結果の詳細:コロナ禍の影響が再び大きくなり、インフレや地政学的なリスクも高まる

今回の結果は、11月17日に公表されていた予備推計値(4.3%)と同じだった。ロシアでは20年7-9月期の成長率がコロナ禍の影響で▲3.5%と落ち込んでいたため、7-9月期の伸びはベース効果により押し上げられている面がある。コロナ禍の影響がなかった2年前と比較すると7-9月期は2年前比0.6%(4-6月期は同1.8%)と減速している。

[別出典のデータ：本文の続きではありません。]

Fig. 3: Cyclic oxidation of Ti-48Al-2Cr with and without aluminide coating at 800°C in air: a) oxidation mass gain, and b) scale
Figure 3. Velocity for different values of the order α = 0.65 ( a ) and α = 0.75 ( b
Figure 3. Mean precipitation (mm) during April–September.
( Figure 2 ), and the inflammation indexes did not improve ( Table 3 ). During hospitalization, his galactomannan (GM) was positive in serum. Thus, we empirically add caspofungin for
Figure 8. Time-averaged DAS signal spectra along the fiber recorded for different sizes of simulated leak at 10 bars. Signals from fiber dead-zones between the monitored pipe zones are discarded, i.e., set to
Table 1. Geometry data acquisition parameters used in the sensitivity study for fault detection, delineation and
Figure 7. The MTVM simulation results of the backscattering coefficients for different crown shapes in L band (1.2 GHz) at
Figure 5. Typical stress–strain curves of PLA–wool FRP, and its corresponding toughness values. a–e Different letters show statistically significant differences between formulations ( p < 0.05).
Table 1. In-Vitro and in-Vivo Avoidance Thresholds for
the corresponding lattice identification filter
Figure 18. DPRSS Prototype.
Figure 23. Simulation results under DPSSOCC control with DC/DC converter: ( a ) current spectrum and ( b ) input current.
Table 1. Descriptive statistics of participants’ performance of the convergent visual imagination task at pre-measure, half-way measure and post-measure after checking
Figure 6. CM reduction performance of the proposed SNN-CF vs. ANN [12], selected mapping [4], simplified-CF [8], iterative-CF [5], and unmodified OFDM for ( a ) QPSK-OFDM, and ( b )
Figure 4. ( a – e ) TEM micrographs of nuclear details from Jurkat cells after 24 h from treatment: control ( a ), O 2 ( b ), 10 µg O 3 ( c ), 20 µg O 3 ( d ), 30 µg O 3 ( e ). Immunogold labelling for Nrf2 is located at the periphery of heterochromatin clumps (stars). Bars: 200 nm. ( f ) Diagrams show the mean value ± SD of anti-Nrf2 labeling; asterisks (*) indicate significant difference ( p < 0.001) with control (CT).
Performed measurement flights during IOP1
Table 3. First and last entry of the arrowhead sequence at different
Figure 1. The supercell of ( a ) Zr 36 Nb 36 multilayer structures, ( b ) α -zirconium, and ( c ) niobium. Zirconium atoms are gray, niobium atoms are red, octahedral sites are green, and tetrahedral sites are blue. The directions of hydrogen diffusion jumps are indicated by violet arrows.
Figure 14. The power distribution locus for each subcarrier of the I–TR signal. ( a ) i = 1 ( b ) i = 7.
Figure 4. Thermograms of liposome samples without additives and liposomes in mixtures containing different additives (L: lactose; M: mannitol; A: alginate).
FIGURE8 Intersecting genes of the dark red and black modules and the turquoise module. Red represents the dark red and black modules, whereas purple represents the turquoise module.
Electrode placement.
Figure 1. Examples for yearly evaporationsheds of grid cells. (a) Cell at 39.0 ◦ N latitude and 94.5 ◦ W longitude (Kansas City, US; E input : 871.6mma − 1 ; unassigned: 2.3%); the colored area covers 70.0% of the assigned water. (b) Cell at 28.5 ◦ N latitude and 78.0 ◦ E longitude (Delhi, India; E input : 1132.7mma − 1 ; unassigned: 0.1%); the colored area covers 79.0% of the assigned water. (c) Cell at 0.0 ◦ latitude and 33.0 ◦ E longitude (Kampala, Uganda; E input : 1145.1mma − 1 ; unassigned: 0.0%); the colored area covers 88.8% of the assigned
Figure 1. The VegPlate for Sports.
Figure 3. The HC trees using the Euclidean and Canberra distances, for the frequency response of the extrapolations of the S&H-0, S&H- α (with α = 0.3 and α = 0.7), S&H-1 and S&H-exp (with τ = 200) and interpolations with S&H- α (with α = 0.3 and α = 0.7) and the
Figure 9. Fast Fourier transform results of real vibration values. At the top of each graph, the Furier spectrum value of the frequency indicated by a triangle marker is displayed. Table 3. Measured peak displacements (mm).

産業別の伸び率を2年前比で見ると(図表3)、大分類では第一次産業(▲3.9%)・第二次産業(▲0.4%)がマイナスで、第三次産業(金融・不動産が6.9%、その他が1.8%)がプラスだった。第二次産業ではシェアの大きい製造業が3.3%と4-6月期(2.4%)から成長を加速させているが、次いでシェアの大きい鉱業が▲7.7%と大幅なマイナスとなった。一方、第三次産業では金融が18.7%と伸び率が高い。ただし、飲食・居住が▲7.1%、芸術・娯楽が▲6.8%、自家利用1が▲27.6%とマイナス幅が大きい。7-9月期はロシアでは新型コロナ感染者数が高めの水準で推移しており、対面サービス産業を中心に回復が鈍化したと見られる(ロシアではその後、感染の急増に対応するため10月30日から11月7日まで国内企業・学校を休みにする非労働日を導入した)。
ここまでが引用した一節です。